» SOURCE EXTRACT
########
His administration has unjustifiably imposed sanctions to punish respected Palestinian human rights organizations, the International Criminal Court’s (ICC) prosecutor and many of its judges, a UN special rapporteur, and for several months, a Brazilian Supreme Court judge and his wife.

The institutional response in the US to Trump’s power grabs has been shockingly muted. Much of Congress, controlled by his own party, has not challenged his supercharged expansion of executive power. The leaders of the US’ most powerful technology companies have made significant donations and sought to placate the president. Some big law firms and prestigious universities have made deals rather than assert their independence, and some media organizations seem afraid to attract the president’s ire.

Has the US switched sides on the human rights playing field? While US engagement with human rights institutions has always been selective, China and Russia have long pursued an illiberal agenda. They stand much to gain from a US government that now expresses open hostility to universal rights. China and Russia remain strategic rivals of the US, but all three countries are now led by leaders who share open disdain for norms and institutions that could constrain their power.

Together, they wield considerable economic, military, and diplomatic power. If they were to consistently act as allies of convenience to erode global rules, they could threaten the entire system. Already, a loose international network of countries such as North Korea, Iran, Venezuela, Myanmar, Cuba, and Belarus work in concert with Russia and China. These leaders share very little ideologically but align in undermining human rights and promoting a regressive international agenda. In word and in practice, the US government is now helping them in this endeavor.

Surveillance cameras installed in Lhasa, Tibet Autonomous Region, June 3, 2026. 
A television in a restaurant in Hong Kong shows a missile being launched during military exercises being held by China around the island of Taiwan, June 3, 2026.
########
» COLLECTED DATA

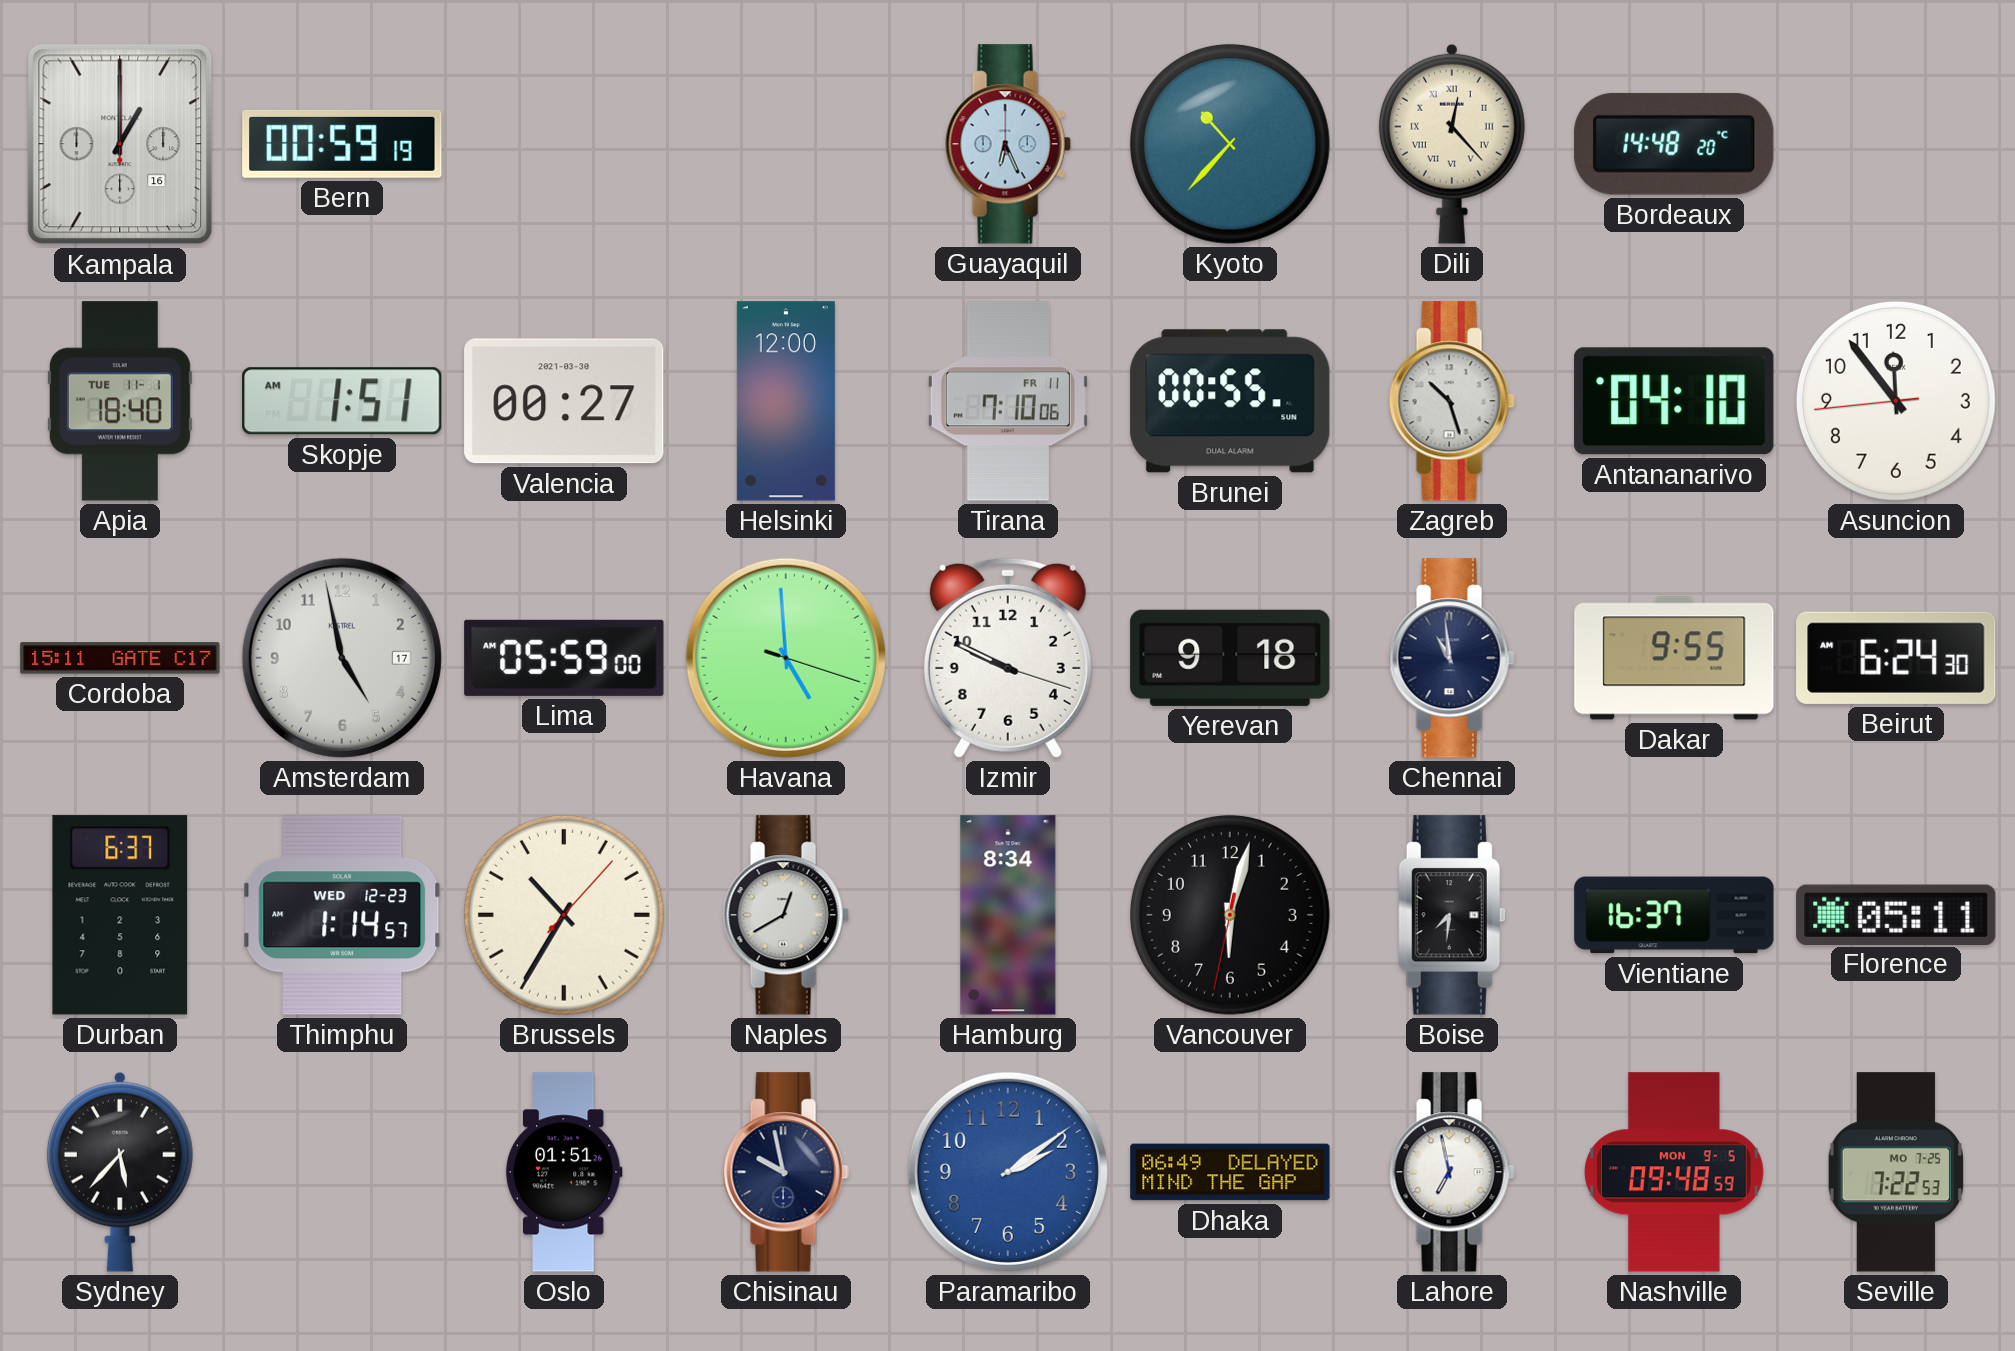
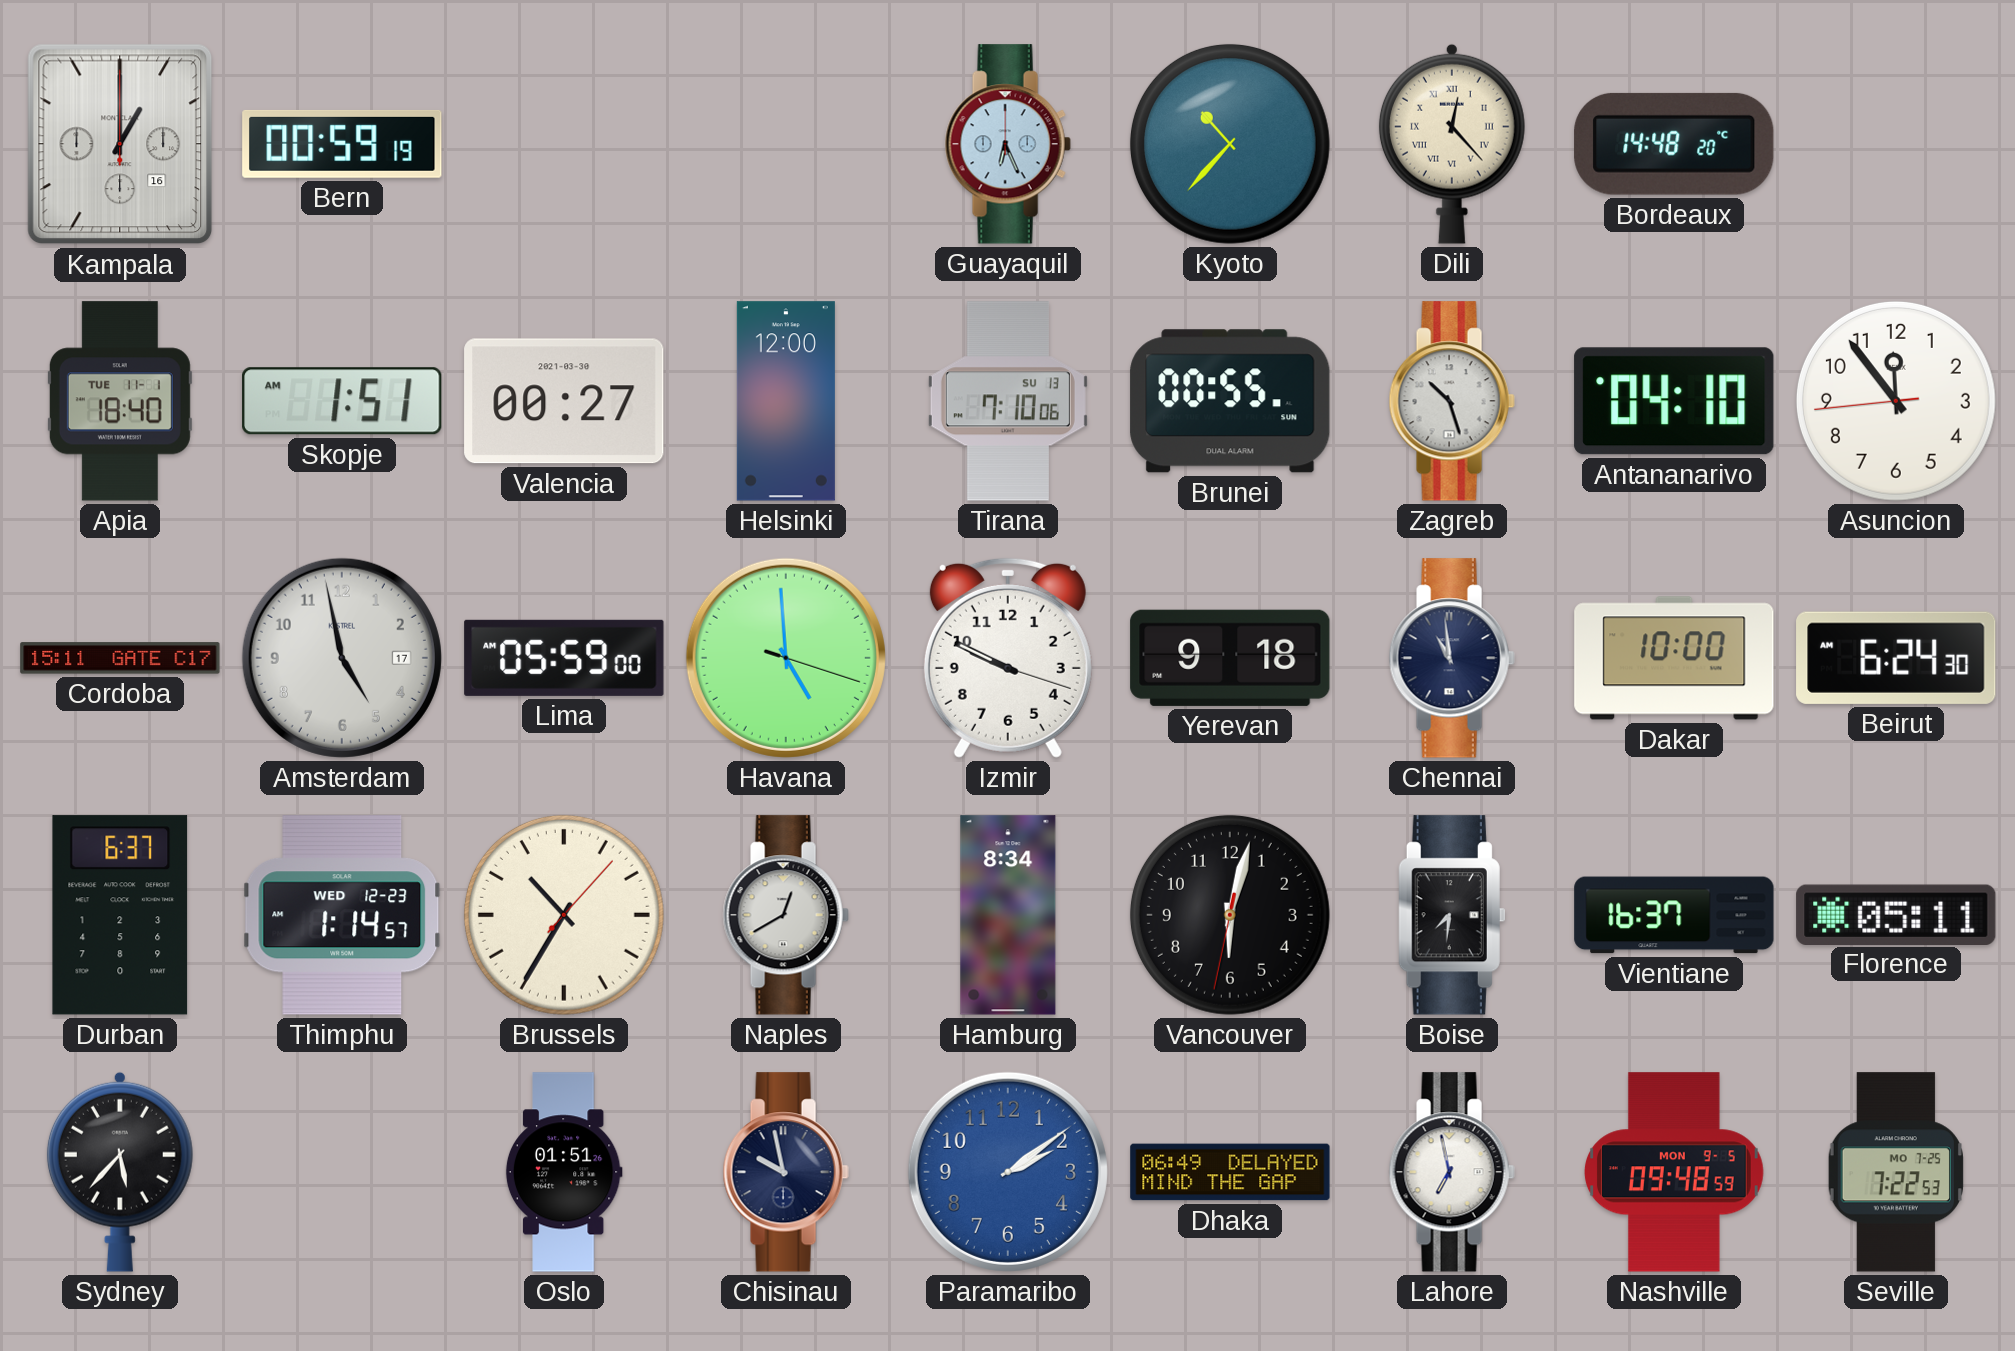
Tirana date: FR 11 -> SU 13
Dakar: 9:55 -> 10:00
########
Write the next part of the passage on the US government and human rights, beginning after its last line.

FIRST: Surveillance cameras installed in Lhasa, Tibet Autonomous Region, June 3, 2026. © 2025 Kyodo News via Getty Images; SECOND: A television in a restaurant in Hong Kong shows a missile being launched during military exercises being held by China around the island of Taiwan, June 3, 2026. © 2022 Isaac Lawrence/AFP via Getty Images

The US’ weakening of multilateral institutions also dealt a serious blow to global efforts to prevent or stop grave international crimes. The “never again” movement, born from the horrors of the Holocaust and reignited by the Rwandan and Bosnian genocides, spurred the UN General Assembly to embrace the Responsibility to Protect (R2P) in 2005. Meant to guide international intervention to prevent and stop atrocities in tandem with efforts to prosecute and punish serious crimes, R2P made a real difference in places like the Central African Republic and Kenya.

Today, R2P is rarely invoked and the ICC is under siege. In addition to Trump’s far-reaching sanctions, in December 2025 a Moscow court sentenced the ICC prosecutor and eight of its judges to prison terms in absentia. Moreover, despite being ICC fugitives, in 2025, Russia’s President Vladimir Putin was welcomed by Donald Trump in Alaska, and Israel’s Prime Minister Benjamin Netanyahu traveled to Hungary, an ICC member state at the time, at Orban’s invitation.

Twenty years ago, the US government and civil society were instrumental in galvanizing a response to mass atrocities in Darfur. Sudan is burning again, but this time under Trump, with relative impunity. Sudan’s Rapid Support Forces (RSF), which emerged from the militias that led the prior ethnic cleansing campaign, are again committing murder and rape on a mass scale. A growing body of evidence indicates that the UAE, a longtime US ally that recently made multi-billion-dollar deals with Trump, is providing the RSF with military support.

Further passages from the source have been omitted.